Sens był taki, by zawęzić zasięg obowiązywania ustawy poprzez m.in. wprowadzenie katalogu konkretnych przestępstw, które obejmowałaby przepisy.
- Doszłoby do sabotażu ustawy. Taka poprawka powinna być uzgodniona z rządem. Nie zaś napisana przez opozycyjnego eksperta i wprowadzona poprzez opozycyjnego posła, który jednocześnie był opozycyjnym przewodniczącym komisji, któremu nie zależało na wejściu w życie naszej ustawy - skomentował ten fakt dla tvn24.pl minister Biernacki.
Dodał, że gdyby poprawki zostały przyjęte, to "wykoleiłyby całą ustawę". - Doszłoby do sabotażu - ocenił szef resortu sprawiedliwości.
Halicki w rozmowie z tvn24.pl zaprzeczył, by składał taką poprawkę.
Szejnfeld: Halicki nie składał żadnej poprawki
- Z tego co wiem, to poseł Halicki nie składał żadnej poprawki.

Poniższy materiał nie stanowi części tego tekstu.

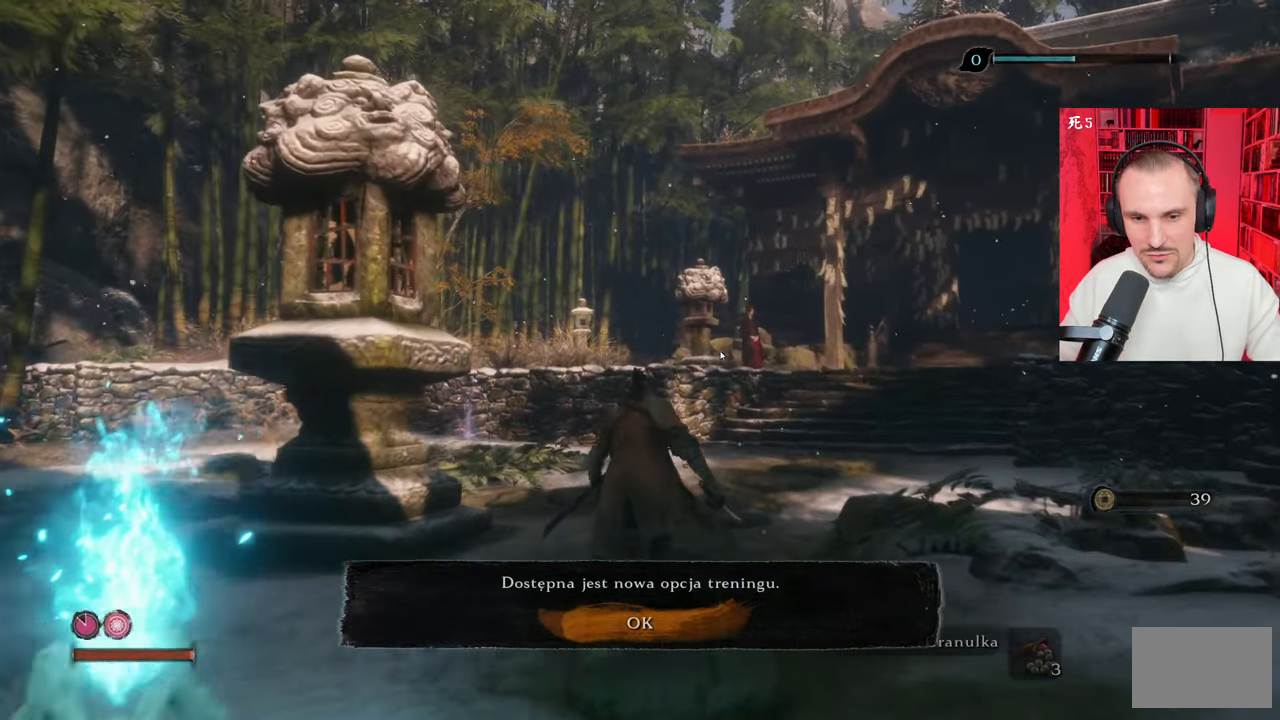
{"keys": ["w"], "mouse": [], "events": [[183, "e", "down"], [216, "e", "up"]]}
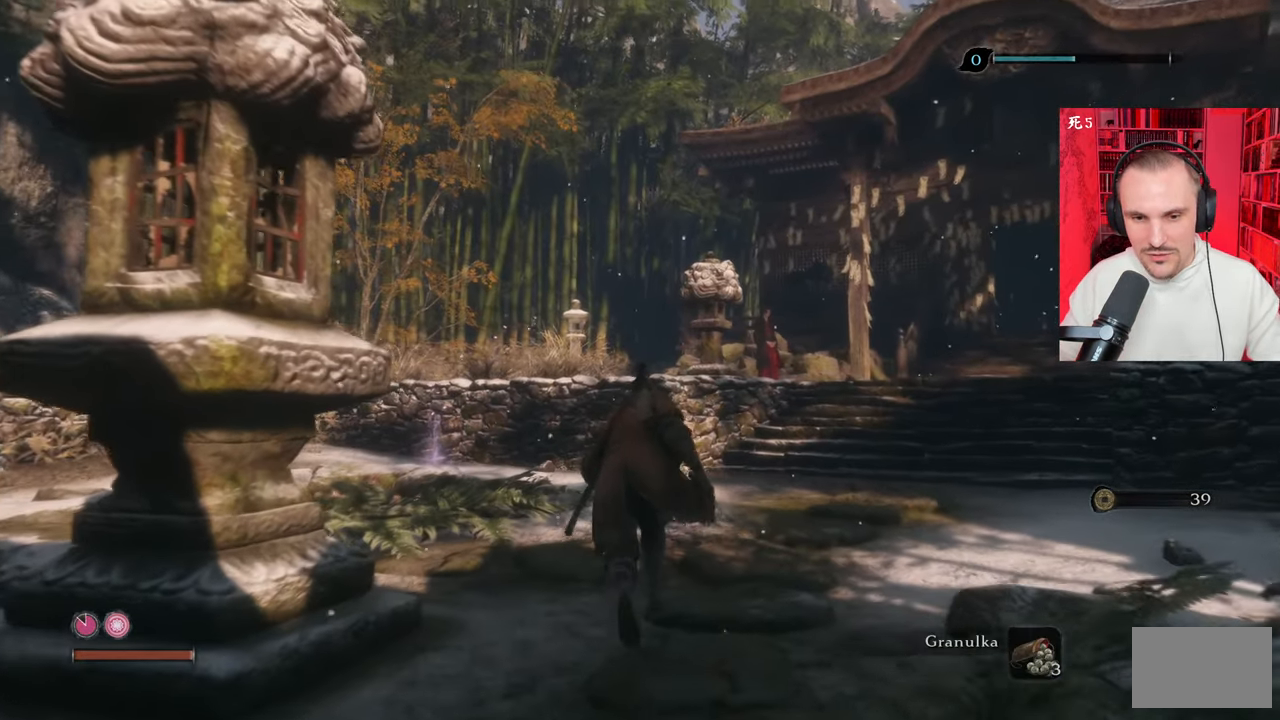
{"keys": ["w"], "mouse": [], "events": []}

Po drugie nie przesyłał jej nawet w formie pisemnej, czy mailowej, czy jakiejkolwiek innej - oświadczył w "Kawie na Ławę" Adam Szejnfeld. - Natomiast prawdopodobnie, jako człowiek, który działa w strukturach praw obywatelskich (Halicki - red.), pewnie ma inny pogląd wobec tej ustawy niż ci, którzy popierają tę ustawę i pewnie ten pogląd gdzieś się przebił - dodał.
Stwierdził też, że cała sprawa ma bardziej związek z "wymianą poglądów" w sprawie ustawy, a nie chęcią składania poprawek. Zaznaczył jednak, że "każdy poseł ma prawo złożyć na komisji poprawki".
Rozenek: Halicki ujawnił agenturę Opus Dei w tym rządzie
Zdaniem Andrzeja Rozenka (Twój Ruch) Andrzej Halicki "odważył się ujawnić agenturę Opus Dei w rządzie". - Pokazał na Królikowskiego (wiceministra sprawiedliwości - red.) i jasno powiedział: to jest człowiek Opus Dei, który wprowadza tylnymi drzwiami nieuzgodnione z rządem poprawki do różnego typu ustaw po to, żeby realizować politykę Kościoła a nie rządu - powiedział Rozenek.
Według posła teraz będziemy mieli do czynienia z "grillowaniem Halickiego". - Będzie grillowany przez środowisko Opus Dei - stwierdził Rozenek.
Czarzasty: Ciąg dalszy dożynania watahy
- W sprawie Halickiego to mam takie wrażenie, że to jest dożynanie watahy ciąg dalszy. Myślę, że wy w Platformie Obywatelskiej znowu zaczynacie się zajmować sobą - ocenił Włodzimierz Czarzasty (SLD), zgadzając się z Andrzejem Rozenkiem.
Eugeniusz Kłopotek z PSL oświadczył z kolei, że nie podejrzewa Andrzeja Halickiego o "złą wolę". - On chciał zaproponować takie rozwiązanie, że za określony typ przestępstw miałbyś nie tylko siedzieć, ale po odsiadce miałbyś pójść do zamkniętego zakładu psychiatrycznego. Uważam, że to jest różnica zdań - powiedział poseł PSL.
- Jest jakaś wojna między Halickim a Biernackim, ale co nas to obchodzi? Jeśli to prawda, że Halicki przesyłał jakieś poprawki, które miałyby opóźnić wejście tej ustawy, to wpisywałoby się to w ten fatalny serial Platformy Obywatelskiej i totalnego sabotażu w tej sprawie - podsumował dyskusję Jacek Kurski (Solidarna Polska).